Two weeks after Morgan Stanley’s chief equity strategist Michael Wilson ominously warned that US capital markets have “hit the tipping point” – just days before a furious drop in the S&P – and predicted that the US stock market is set to peak some time in December…
… while cautioning that when looking at the Equity Risk Premium, the S&P 500 is once again overvalued relative to the 10Y yield…
… on Monday, the Morgan Stanley chief equity strategist targeted recent calls by the likes of JPMorgan’s Marko Kolanovic, who not once but twice in one week predicted that with selling pressure at systematic funds having been exhausted, stocks are set for a big rebound, said that… this won’t happen.

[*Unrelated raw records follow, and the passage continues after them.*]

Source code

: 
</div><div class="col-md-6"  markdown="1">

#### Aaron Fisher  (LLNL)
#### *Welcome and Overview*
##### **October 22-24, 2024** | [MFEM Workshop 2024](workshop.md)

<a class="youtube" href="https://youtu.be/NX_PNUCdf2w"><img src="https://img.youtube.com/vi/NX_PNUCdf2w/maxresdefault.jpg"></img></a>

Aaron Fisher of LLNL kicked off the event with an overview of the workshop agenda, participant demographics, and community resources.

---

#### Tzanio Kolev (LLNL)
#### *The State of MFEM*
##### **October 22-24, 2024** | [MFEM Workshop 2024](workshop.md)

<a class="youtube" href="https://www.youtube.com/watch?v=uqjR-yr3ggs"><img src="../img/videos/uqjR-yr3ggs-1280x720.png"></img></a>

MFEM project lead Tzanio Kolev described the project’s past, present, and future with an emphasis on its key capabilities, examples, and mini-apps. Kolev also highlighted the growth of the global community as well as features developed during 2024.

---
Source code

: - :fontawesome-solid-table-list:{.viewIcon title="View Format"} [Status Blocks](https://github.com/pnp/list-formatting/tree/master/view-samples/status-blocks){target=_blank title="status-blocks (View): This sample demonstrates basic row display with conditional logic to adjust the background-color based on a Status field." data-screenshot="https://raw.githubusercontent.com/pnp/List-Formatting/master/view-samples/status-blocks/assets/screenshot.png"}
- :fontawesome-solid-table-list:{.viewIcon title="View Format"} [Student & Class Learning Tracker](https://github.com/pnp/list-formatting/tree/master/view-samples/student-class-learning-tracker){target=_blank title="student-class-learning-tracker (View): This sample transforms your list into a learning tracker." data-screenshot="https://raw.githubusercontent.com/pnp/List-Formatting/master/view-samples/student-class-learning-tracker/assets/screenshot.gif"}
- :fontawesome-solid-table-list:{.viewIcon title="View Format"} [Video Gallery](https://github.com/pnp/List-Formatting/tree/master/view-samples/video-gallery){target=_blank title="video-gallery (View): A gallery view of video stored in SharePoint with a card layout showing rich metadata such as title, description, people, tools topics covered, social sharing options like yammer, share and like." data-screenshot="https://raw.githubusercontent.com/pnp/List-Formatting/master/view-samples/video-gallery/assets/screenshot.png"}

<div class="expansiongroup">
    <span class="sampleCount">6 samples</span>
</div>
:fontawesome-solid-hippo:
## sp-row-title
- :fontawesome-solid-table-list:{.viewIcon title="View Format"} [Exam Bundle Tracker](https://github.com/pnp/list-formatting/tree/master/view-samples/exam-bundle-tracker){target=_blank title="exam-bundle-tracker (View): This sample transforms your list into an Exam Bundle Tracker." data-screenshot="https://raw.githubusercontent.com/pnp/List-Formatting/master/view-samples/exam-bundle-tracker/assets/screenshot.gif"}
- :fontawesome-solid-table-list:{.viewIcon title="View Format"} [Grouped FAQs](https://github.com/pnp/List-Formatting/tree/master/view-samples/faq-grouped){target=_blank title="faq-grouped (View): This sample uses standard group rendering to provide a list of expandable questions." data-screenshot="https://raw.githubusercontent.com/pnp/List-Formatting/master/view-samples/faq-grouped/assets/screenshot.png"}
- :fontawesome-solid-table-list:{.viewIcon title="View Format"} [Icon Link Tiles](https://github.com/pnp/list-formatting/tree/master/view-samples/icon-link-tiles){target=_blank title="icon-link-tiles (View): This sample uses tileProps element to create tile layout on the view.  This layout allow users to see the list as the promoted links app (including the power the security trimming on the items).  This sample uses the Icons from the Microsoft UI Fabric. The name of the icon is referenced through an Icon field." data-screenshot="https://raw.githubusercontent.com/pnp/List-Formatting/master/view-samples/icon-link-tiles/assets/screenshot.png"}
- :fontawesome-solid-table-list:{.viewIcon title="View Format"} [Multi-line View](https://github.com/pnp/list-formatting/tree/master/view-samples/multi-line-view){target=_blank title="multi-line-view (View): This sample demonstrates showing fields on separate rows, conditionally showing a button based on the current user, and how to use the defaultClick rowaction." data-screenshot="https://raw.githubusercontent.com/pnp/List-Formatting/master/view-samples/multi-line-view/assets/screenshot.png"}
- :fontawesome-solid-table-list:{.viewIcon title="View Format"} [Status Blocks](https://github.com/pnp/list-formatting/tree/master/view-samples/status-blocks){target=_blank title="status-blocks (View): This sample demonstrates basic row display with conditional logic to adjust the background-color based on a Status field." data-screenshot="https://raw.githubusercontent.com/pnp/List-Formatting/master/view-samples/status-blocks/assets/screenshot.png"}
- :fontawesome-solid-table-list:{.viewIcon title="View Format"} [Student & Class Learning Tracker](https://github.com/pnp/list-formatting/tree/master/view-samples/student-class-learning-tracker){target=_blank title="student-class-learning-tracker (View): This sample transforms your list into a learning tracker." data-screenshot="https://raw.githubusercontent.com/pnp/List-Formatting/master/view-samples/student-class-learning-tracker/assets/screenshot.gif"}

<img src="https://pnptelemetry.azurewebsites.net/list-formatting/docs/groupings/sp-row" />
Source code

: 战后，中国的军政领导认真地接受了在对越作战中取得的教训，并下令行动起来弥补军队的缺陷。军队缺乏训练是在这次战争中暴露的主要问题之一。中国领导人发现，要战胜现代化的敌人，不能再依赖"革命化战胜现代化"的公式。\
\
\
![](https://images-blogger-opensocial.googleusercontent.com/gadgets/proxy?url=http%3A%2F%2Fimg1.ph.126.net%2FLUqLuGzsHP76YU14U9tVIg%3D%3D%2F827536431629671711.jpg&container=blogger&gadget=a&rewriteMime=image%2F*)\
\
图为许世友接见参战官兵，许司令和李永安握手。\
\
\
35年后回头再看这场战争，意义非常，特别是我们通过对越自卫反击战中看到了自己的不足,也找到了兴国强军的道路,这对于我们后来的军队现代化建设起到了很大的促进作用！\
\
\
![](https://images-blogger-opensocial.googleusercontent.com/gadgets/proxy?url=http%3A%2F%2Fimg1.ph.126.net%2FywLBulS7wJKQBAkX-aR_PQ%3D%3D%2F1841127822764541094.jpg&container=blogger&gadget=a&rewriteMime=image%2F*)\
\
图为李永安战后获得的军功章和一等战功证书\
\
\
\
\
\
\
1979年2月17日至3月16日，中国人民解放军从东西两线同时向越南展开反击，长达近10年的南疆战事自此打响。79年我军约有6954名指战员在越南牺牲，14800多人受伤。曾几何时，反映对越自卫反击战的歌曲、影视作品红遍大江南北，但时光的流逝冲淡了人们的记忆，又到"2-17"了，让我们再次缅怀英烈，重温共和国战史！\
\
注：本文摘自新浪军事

Commenting on the sharp moves observed last week, especially Tuesday’s 500+ point Dow jump, Wilson notes that “last week saw the US Equity market rebound sharply from the prior week’s sell off” and categorizes the sharp move higher as “a dead cat bounce with the downtrend resuming on Thursday.”
To justify his thesis, Wilson writes that his preferred explanation of recent market moves, namely the “rolling bear market” has “unfinished business with the S&P” and two weeks after “the rolling bear market made its latest and loudest statement yet by attacking this bull market’s darlings – Growth stocks, concentrated in the US Technology and Consumer Discretionary sectors” it is going for the overall market itself.
And speaking of the recent hammering of growth stocks, Wilson notes that “this caused much more portfolio pain than what the rolling bear did earlier in the year because this is where portfolios are exposed.“
As a result, we now hear more clients acknowledging our Rolling Bear Market narrative.
For those following Wilson’s rolling bear market thesis, this also means that as of the end of last week, “the rolling bear has now hit virtually every major asset class and the S&P 500 is the final holdout, beating the CPI year to date.”
Looking at the chart above, in which the S&P remains the only holdout from the “rolling bear market” mauling, Wilson concludes that “to the chagrin of many, we think the S&P will eventually succumb, too, and probably soon” and,adds that a definitive break of the S&P 500 through its 200 day moving average will serve as confirmation that the latest dead cat bounce is finally over.
We look forward to Marko Kolanovic’s “btfd” response.